Here we are at the Kigali Genocide Memorial Centre. In the next few photos, you are looking at a concrete crypt, three meters deep and filled — width and breadth, floor to ceiling — with coffins.

Each coffin, however, does not necessarily contain the remains of just one deceased individual (this is rarely the case) — no, in fact, each coffin may contain the remains of up to 50 different individuals.

So now, looking at the size of this space, do the math.

There are ten more crypts just like this one on this quiet hillside overlooking the nation’s capital. And yet, this accounts for but a fraction of the remains of the victims of the genocide.

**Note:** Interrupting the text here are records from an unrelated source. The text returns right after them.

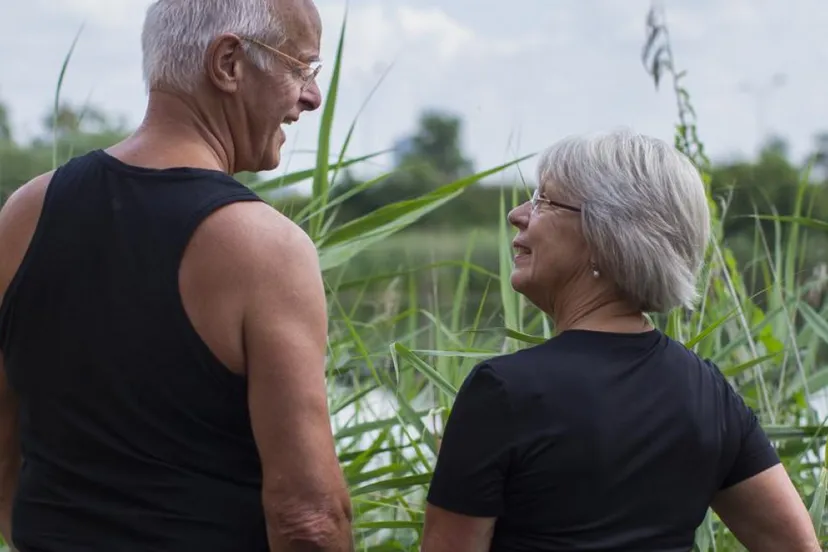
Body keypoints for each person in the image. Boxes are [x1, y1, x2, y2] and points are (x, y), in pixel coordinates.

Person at [0, 0, 354, 550]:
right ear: (229, 64)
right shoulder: (264, 249)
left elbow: (4, 445)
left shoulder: (25, 212)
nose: (311, 96)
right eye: (300, 68)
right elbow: (307, 518)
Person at [421, 130, 820, 552]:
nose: (518, 214)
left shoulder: (503, 392)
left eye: (544, 201)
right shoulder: (707, 391)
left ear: (603, 234)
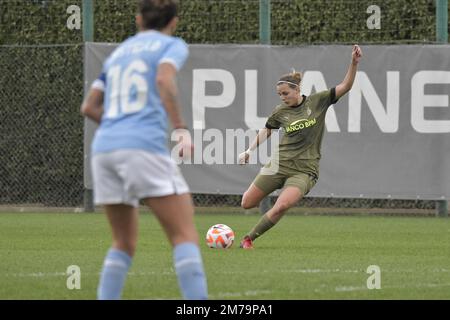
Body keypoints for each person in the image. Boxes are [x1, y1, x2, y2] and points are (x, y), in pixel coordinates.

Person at [80, 0, 207, 299]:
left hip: (104, 150)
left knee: (122, 243)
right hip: (142, 148)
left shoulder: (119, 53)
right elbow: (164, 78)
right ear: (173, 22)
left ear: (138, 20)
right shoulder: (171, 44)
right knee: (184, 235)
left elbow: (89, 107)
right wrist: (180, 129)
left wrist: (117, 127)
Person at [238, 45, 363, 249]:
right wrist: (249, 150)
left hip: (304, 170)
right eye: (279, 94)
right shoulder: (280, 111)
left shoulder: (318, 101)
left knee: (282, 205)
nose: (282, 97)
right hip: (278, 165)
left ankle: (248, 238)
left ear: (297, 89)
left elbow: (345, 86)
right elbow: (268, 129)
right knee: (247, 203)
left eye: (286, 93)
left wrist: (354, 63)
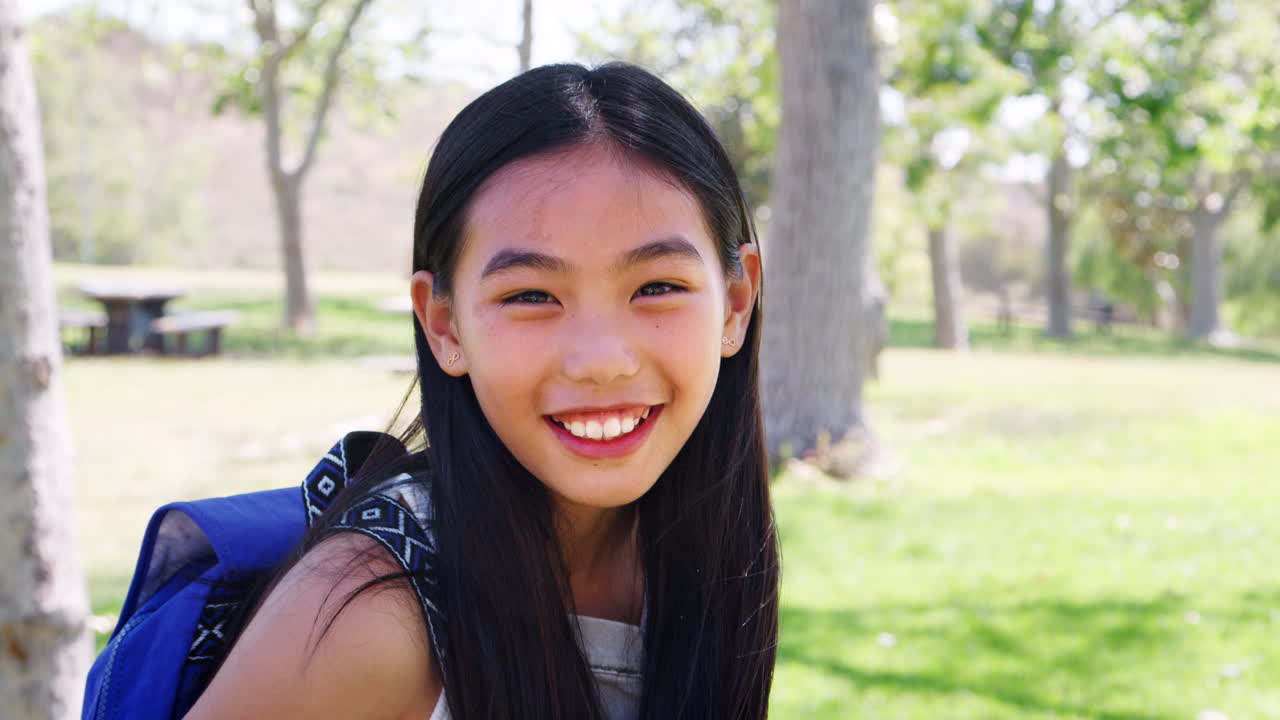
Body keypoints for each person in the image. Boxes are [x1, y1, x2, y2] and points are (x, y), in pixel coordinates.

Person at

The final resting place of many others might not be so dignified.

Above is the Wall of Names, which will serve as the permanent memorial for the victims of the Genocide.

The wall currently contains 940 names — few in comparison to the estimated 250,000 victims buried just on these grounds.

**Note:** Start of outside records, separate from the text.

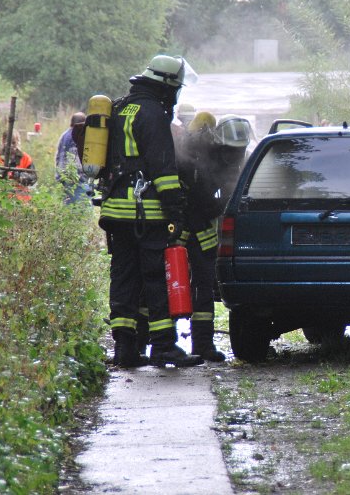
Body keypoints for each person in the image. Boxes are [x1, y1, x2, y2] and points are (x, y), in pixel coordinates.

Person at [98, 54, 201, 368]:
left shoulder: (118, 108)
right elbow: (163, 170)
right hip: (146, 213)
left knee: (124, 279)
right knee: (156, 278)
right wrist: (175, 210)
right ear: (165, 85)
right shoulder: (153, 113)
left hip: (116, 210)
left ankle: (126, 349)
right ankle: (163, 347)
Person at [175, 112, 251, 361]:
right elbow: (199, 198)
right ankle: (159, 343)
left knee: (204, 287)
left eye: (240, 151)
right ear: (219, 144)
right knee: (169, 284)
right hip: (181, 229)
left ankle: (203, 344)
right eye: (231, 150)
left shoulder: (234, 160)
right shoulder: (201, 157)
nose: (236, 156)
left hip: (203, 233)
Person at [0, 130, 38, 201]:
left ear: (18, 142)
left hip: (22, 203)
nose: (11, 146)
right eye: (9, 143)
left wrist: (19, 176)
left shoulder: (25, 158)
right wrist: (1, 173)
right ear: (3, 141)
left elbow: (33, 178)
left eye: (14, 143)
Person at [55, 111, 87, 204]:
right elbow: (76, 160)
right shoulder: (77, 136)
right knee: (83, 208)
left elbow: (58, 156)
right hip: (75, 179)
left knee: (67, 206)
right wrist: (85, 174)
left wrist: (59, 175)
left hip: (63, 177)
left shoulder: (64, 135)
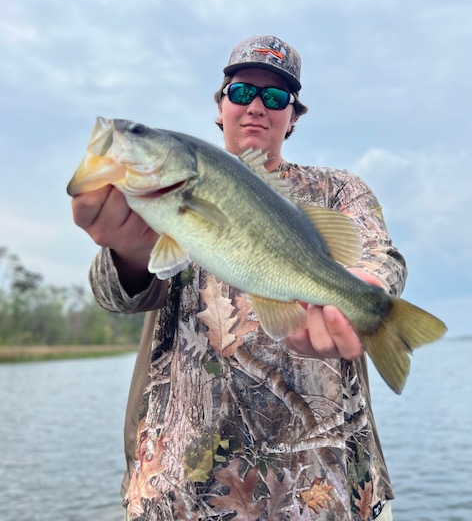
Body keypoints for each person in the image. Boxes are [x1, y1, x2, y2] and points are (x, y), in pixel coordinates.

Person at [71, 35, 406, 520]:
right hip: (180, 493)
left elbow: (382, 256)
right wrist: (123, 249)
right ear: (221, 104)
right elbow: (114, 296)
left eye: (275, 97)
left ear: (292, 117)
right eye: (242, 90)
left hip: (325, 489)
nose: (256, 106)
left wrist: (368, 291)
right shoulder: (162, 194)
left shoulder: (339, 189)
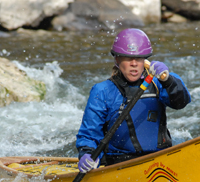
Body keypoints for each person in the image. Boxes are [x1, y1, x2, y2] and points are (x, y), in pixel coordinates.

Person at [76, 28, 191, 173]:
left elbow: (181, 102)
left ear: (146, 60)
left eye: (139, 58)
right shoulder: (102, 91)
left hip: (160, 163)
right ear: (117, 59)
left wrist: (168, 80)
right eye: (128, 58)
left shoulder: (159, 82)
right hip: (120, 166)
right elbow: (89, 134)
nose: (134, 63)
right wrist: (86, 153)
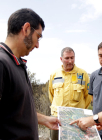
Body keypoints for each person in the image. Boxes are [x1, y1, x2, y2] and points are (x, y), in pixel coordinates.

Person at [0, 8, 61, 140]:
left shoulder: (17, 63)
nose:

The Wall of Names is an ongoing project, to say the least.

The idea may seem a lot like the Vietnam War Veterans Memorial in Washington, DC. Unlike that site, however, very few of these names are associated with a grave stone in a cemetery somewhere.

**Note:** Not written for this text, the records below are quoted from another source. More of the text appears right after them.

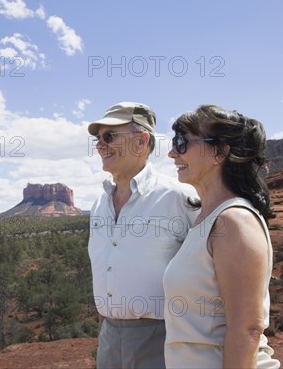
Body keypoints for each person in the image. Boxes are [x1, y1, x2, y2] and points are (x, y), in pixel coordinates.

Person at [164, 105, 280, 368]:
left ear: (220, 152)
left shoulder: (234, 221)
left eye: (182, 142)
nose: (172, 152)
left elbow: (247, 330)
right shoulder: (206, 218)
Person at [88, 102, 198, 369]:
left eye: (109, 136)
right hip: (109, 338)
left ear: (140, 141)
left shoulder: (179, 198)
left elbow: (213, 273)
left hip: (161, 338)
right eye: (98, 139)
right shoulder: (99, 204)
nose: (100, 145)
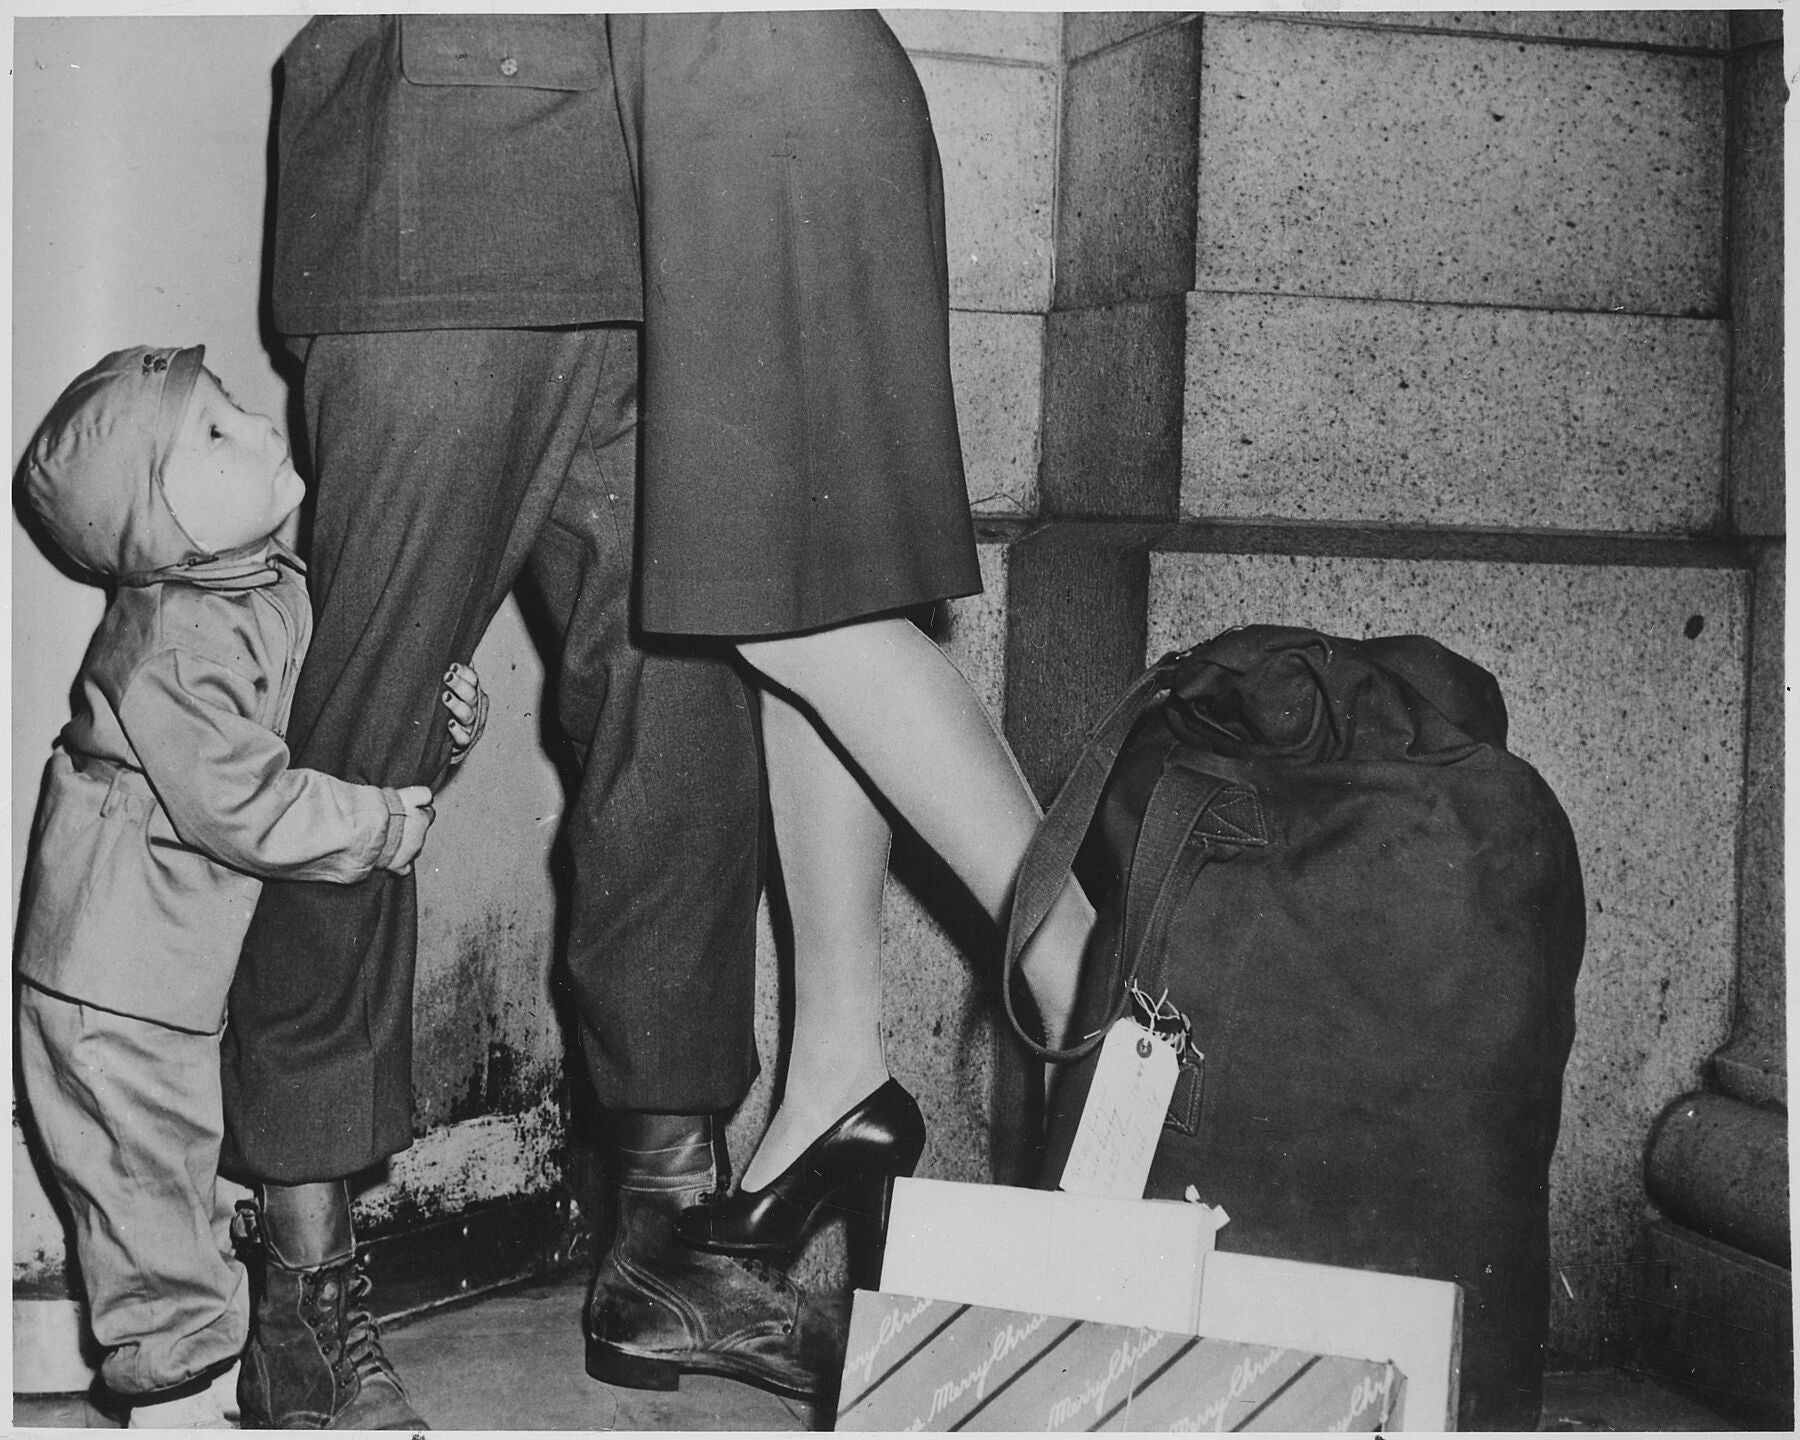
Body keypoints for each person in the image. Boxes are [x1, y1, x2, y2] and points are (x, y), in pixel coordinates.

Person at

The hope is that, for loved ones of the victims, the Wall will serve a purpose akin to a grave site and head stone.

There are just over 58,000 names on the Vietnam memorial wall. When this wall is finished, it could potentially contain 10 times that number.

It will be an immense task and a long journey yet to come.

The project has struggled in recent years due to lack of funding for things like purchasing an engraving machine and other associated costs.

The view of the city center from the Kigali Genocide Memorial Centre grounds.
A solitary rose left upon one of the mass graves.

Staying at the Hotel des Mille Collines, the hotel immortalized in the film Hotel Rwanda, you won’t see any indication of what took place in Kigali in 1994 — no plaque, memorial, or scrap of paper alluding to that darkest of periods in Rwanda’s history.

The ownership and management of the Mille Collines seem to have gone to great lengths to erase all remnants of those dark days.

It’s a move which appears to have made good business sense, but which has also created an incredibly surreal atmosphere, particularly if one sits in the lobby a while and allows their mind to wander for more than a few moments.

I understand the need to forget and move on. And in fact I feel in many ways that Americans (I’m from the U.S.) spend too much time memorializing the atrocities of the past and not enough time learning from them — not dwelling on them, not reliving them, but taking the lessons to heart.

As a result, it seems we [Americans] have a propensity for denial and repetition.

In many ways, the Genocide, the Mille Collines, and all the rest of it is as much of a Rwandan tragedy as it is a tragedy for all of humanity.

We seem to have a hard time coming to grips with how inter-connected our fates have become in the past century.

That’s not some kum ba yah hippie BS, it’s simply a reflection of reality and the world we live in today.

We cannot continue to pretend that global events don’t affect our domestic daily lives.

Yet, when certain international events happen, policy and agendas seem to conveniently find a way out…always.

But Rwanda, that’s ancient history, right? How about Darfur or the Rohingya? How about all of the other genocides you’ve never even heard about. Not mass killings, genocides.

I thought about leaving this post here, but then thought better of it.

I don’t want to leave the impression that Rwanda is a dark and depressing place to visit because it most certainly is not.

Still, the Kigali Genocide Memorial Centre is very much worth visiting. The experience is a must for anyone visiting Rwanda for the first time.

It’s impossible to really understand present-day Rwanda without understanding what took place here just a couple decades ago.